>>>>

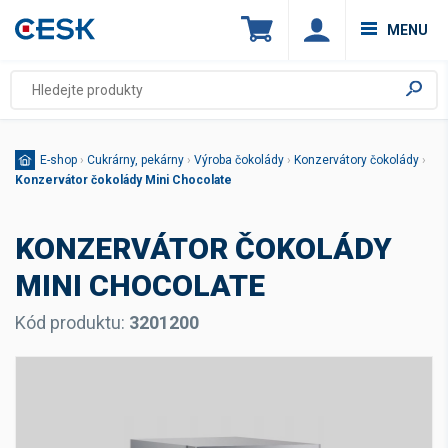
MENU
E-shop
›
Cukrárny, pekárny
›
Výroba čokolády
›
Konzervátory čokolády
›
Konzervátor čokolády Mini Chocolate
KONZERVÁTOR ČOKOLÁDY
MINI CHOCOLATE
Kód produktu:
3201200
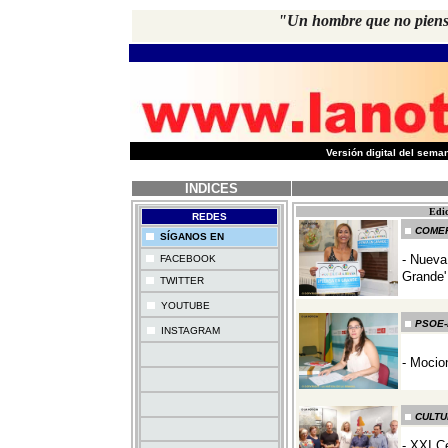
"Un hombre que no piensa
-
Versión digital del sem
INDICES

<<<<

Every entry is to be transcribed exactly, but the pictures are to be left out.

MENU
E-shop
›
Cukrárny, pekárny
›
Výroba čokolády
›
Konzervátory čokolády
›
Konzervátor čokolády Mini Chocolate
KONZERVÁTOR ČOKOLÁDY
MINI CHOCOLATE
Kód produktu:
3201200
"Un hombre que no piensa
-
Versión digital del sem
INDICES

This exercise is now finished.